What are Human Rights?


Human rights looms large in the conscience of lawyers and laypeople alike: the term is invoked frequently in discussions about politics, current affairs, and non-profit work. It seems like a romantic, and to many people, intuitive, idea. But many would be surprised to learn that the notion of universal ‘human rights’ is a relatively new one, with specific definitions, legal instruments, and protections.


Before, natural rights were not always thought of as applying to everyone. The provisions of the Magna Carta, for instance, were primarily put in place to protect property owners. The scope of what we may now call international human rights law was limited to texts like the Geneva Convention, which regulated fair behaviour and treatment during wartime. In 1948, however, the United Nations adopted the Universal Declaration of Human Rights (UNDHR), which formed the basis for the body of customary international human rights law. Importantly, the Declaration lays out the definition of the term “human rights” in the United Nations Charter, which is binding on signatories and thus gives member states a protective obligation to respect human rights.


But what are human rights, exactly? The UNDHR provides a useful summation, with 30 articles under the Declaration. Autonomy and protection from harm are significant. For instance, Article 3 protects “the right to life, liberty, and security of person”, while Article 5 proclaims “[n]o one shall be subjected to torture or to cruel, inhuman or degrading treatment or punishment”. Social rights, such as free speech and thought, are protected by articles 18 and 19, while articles 25 and 26 maintain that institutions like housing and elementary education should be universally accessible. Most importantly, Articles 1 and 2 protect the universality of the human rights framework, on the grounds that “[a]ll human beings are born free and equal in dignity and rights”. While the UNDHR is by no means the only legitimate summation or definition of human rights, the widespread adoption of the UN Charter, and the influence of UNDHR rights in customary international law, means that it provides a very useful starting point.


How does the Law work to Protect Human Rights?


The UNDHR is not the only international instrument that defines human rights, nor the only one with enforcement and accountability mechanisms. In the UK, as well as all other states within the Council of Europe, legal protection for human rights is provided through the European Convention on Human Rights. The ECHR, also drawn up in the aftermath of the war, was heavily influenced by the UNDHR, incorporating 18 articles. The ECHR establishes a legally binding regime that member states are compelled to incorporate into domestic law. In the UK, this is done through the Human Rights Act 1998, which allows ECHR violations to be contested by an international panel at the Strasbourg European Court of Human Rights.

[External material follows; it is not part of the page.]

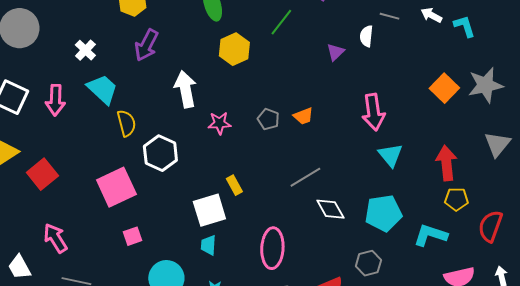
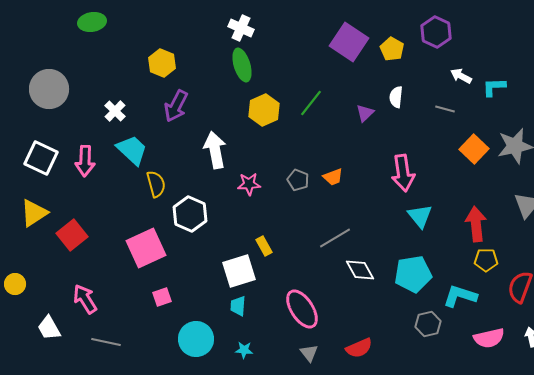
gray line: (389, 16) -> (445, 109), moved
green line: (281, 22) -> (311, 103), moved
cyan L-shape: (464, 26) -> (494, 87), turned -75
pink ellipse: (272, 248) -> (302, 309), turned -36
gray hexagon: (368, 263) -> (428, 324), moved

While domestic courts in the UK are compelled to give effect to ECHR rights via the Human Rights Act where possible and compatible, violations may be brought up to the Strasbourg court for adjudication. Human rights lawyers work across a variety of practice areas in the UK - from immigration to housing policy - and generally act under the purview of the HRA 1998 to ensure human rights compatibility in the courts.


Human rights law internationally can be thought of as a ‘patchwork’ of rights established by conventions in different countries (for instance, the ECHR), international institutions like the International Criminal Court, customary declarations like the UNDHR, and domestic law in other jurisdictions. International human rights lawyers act within domestic and international legal frameworks to prosecute human rights violations - either as part of international institutions, or non-governmental organisations like Amnesty International. There are a wide and diverse array of practice areas that human rights lawyers can work in outside of their home jurisdictions, with a large number of opportunities available with institutions at home and abroad.